Una línea directa Madrid-París se inauguró con el nombre de Puerta del Sol a finales de los años 60. Tuve la fortuna de usar muchas veces esa línea. Salía a las nueve de la noche en la recién inaugurada estación de Chamartín y te dejaba en París, en Austerlitz, a las ocho de la mañana, después de cena y desayuno. El personal del coche-cama te pedía el pasaporte para (salvo revisiones particulares, en especial de la policía franquista, ahí muy educada) no tener que molestarte al pasar la frontera. Como se habrá comprobado, el viaje en sí no era rápido —once horas, seguro— pero idealmente ibas durmiendo y muy cómodo. Tanto el lujoso ámbito del coche-cama (creo que la Compañía cerró en 2009, avejentada) como los proverbiales retrasos de la Renfe, acabaron con la inauguración de la alta velocidad (AVE) en abril de 1992, con la línea Madrid-Sevilla. Debo decir que recuerdo, hoy con mucha nostalgia, los primeros viajes en alta velocidad que llegaba a los 300 kilómetros por hora. Las primeras veces notabas perfectamente por la ventanilla que el paisaje cruzaba ante tus ojos, mucho más aprisa que de costumbre, y por supuesto la exacta puntualidad —exacta— de salidas y llegadas. El pasajero sabía que si el tren llegaba más de cinco minutos tarde, tenía derecho a la devolución del coste del pasaje…

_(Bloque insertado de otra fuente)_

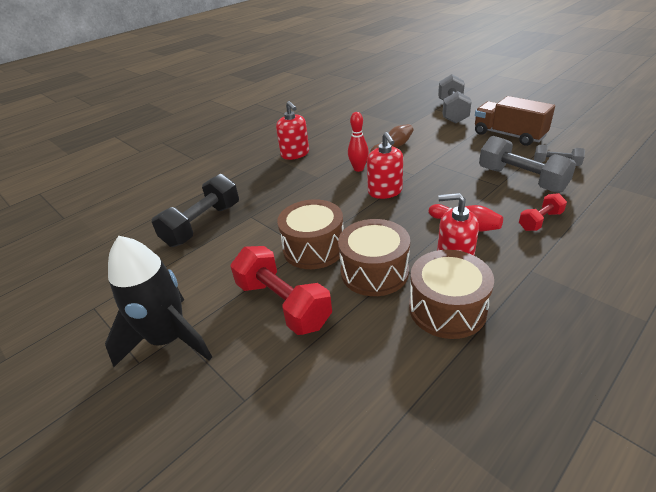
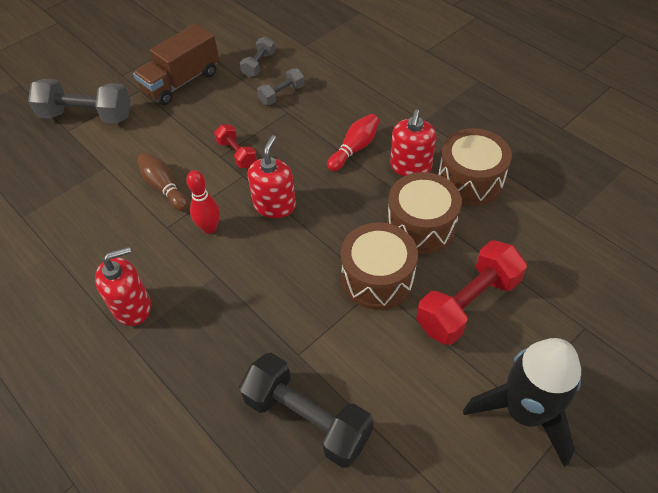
camera: 90 degrees left, 15 degrees up
(385, 191) = (274, 205): red soap dispenser -> red soap dispenser turned 60 degrees counterclockwise
(521, 179) = (282, 94): grey dumbbell -> grey dumbbell, size x0.54
(540, 221) = (355, 99): red dumbbell -> red dumbbell (237, 154)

O tempora, o mores. Sabemos (aunque es difícil aceptarlo) que la Historia no siempre avanza adelante, no pocas veces retrocede e incluso mucho. En la política, en la cultura y, por supuesto, en los servicios. Desde hace unos años la alta velocidad española, eso sí, con muchos más destinos y trayectos que en 1992, ha sufrido un flagrante retroceso. La calidad general ha bajado, se ha hecho más vulgar como casi todo, pero singularmente la tan cacareada y real puntualidad se ha desvanecido. Hay gente que ha vuelto al avión, al que —curioso— el primitivo AVE dejó obsoleto. Hace unas semanas viajé a Granada, ciudad aún mal comunicada por tren. En AVE hay que cambiar antes en Antequera y ahora en Córdoba de convoy, y si vas directo, es en Avant, bastante más lento que el AVE. Un amigo andaluz me informó por esos días que, no hacía mucho, su AVE desde Jerez a Madrid había llegado —tras paradas no explicadas— con cuatro horas de retraso. Como excusa, la cafetería fue gratis. Me temía lo peor, pero no fue tanto. Madrid-Granada (incluido el transbordo) se saldó con solo diez minutos de retraso. Pero el retorno en Avant, tras nuevamente dos inexplicadas paradas mudas, antes de Antequera y Córdoba, alcanzó al llegar a la capital una hora tarde sobre el horario previsto. Los parones o averías en los trenes hasta no hace mucho, modernos, se han vuelto pan cotidiano y el AVE (que fue genial) ha ido marcha atrás en todo. Lo curioso es que el ínclito ministro del ramo, Óscar Puente, bajo cuyo mando se ha intensificado el desastre, ni dimite —estamos acostumbrados— ni da buenas explicaciones. El tren de alta velocidad, entre nosotros, parece ir directo a un pasado que no era el suyo. Pena.